Despite how the all-male roster of Republican senators on the Judiciary Committee had already made it clear, prior to last week’s testimonies, that they didn’t want to believe Dr. Ford—despite the Senate’s long record of humiliating and degrading women who testify, and certainly, despite how a vote for Kavanaugh had already been scheduled regardless of what the testimonies would reveal—even Republican senators like Susan Collins called on Ford to either testify or yield her credibility.

In response to survivors of sexual assault confronting and sharing their stories with Senators Lindsey Graham and Ted Cruz, video footage has shown both men brush off the stories, refuse to even stop walking, and tersely tell the women that they should have gone to the police.

Frankly, it’s alarming how little elected officials seem to understand about the profound challenges and safety threats that survivors face, or at the very least, how little elected officials seem to care.
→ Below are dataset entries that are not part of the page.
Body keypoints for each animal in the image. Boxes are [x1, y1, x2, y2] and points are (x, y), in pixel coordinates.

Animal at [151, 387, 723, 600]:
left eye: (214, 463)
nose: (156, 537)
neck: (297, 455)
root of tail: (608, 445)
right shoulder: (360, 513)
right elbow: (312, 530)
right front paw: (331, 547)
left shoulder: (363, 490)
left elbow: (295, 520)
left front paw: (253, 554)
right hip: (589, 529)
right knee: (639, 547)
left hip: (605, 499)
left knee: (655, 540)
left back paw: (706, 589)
No one is entitled to the stories and testimony of survivors—not police officers, not U.S. senators, not Twitter trolls—who must have the absolute right to decide whether to come forward, when to come forward, and who they want to share their stories with.
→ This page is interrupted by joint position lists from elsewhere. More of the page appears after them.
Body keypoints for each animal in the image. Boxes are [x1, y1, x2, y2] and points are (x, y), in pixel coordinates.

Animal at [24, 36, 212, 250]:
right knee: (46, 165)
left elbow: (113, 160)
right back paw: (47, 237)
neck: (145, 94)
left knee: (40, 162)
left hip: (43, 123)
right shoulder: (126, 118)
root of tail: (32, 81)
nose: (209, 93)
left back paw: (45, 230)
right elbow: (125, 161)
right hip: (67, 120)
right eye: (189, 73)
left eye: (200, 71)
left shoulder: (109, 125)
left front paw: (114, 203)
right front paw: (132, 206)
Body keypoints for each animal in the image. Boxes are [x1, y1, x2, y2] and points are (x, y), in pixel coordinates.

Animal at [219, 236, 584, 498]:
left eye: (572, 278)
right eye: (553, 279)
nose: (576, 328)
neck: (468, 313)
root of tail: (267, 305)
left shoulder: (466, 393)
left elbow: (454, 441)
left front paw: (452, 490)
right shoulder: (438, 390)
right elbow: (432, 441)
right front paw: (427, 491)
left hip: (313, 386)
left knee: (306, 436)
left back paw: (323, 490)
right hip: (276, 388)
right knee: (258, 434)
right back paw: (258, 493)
Today, anywhere from 65 to 84 percent of sexual assaults are unreported, and as we watch Dr. Ford and other women accusing Kavanaugh treated as criminal suspects rather than victims of trauma, it shouldn’t be difficult to understand why. Evident in the way Kavanaugh’s defenders portray him as a martyr—from Sen. John Cornyn visibly shedding tears as Kavanaugh testified, to President Trump calling the accountability Kavanaugh has faced “traumatic” for the judge—from the top down, our institutions are fundamentally built to protect men and discredit and subjugate women and victims of sex crimes.

Credibility is gendered. Who our leaders and institutions are able to identify and sympathize with is gendered; whose experience and comfort and reputation are prioritized is gendered. We do not live in a society that is conducive to listening to and respecting survivors.

That has to change.

But until it does, let’s all remind ourselves and each other that survivors owe us nothing, and certainly, that survivors who choose to keep their stories to themselves are also brave, and shouldn’t be erased. The stories of Ford, Ramirez, Swetnick, and all the survivors who shared through #WhyIDidntReport are just the tip of the iceberg, and we should believe and support survivors broadly, without requiring them to share intimate, painful anecdotes.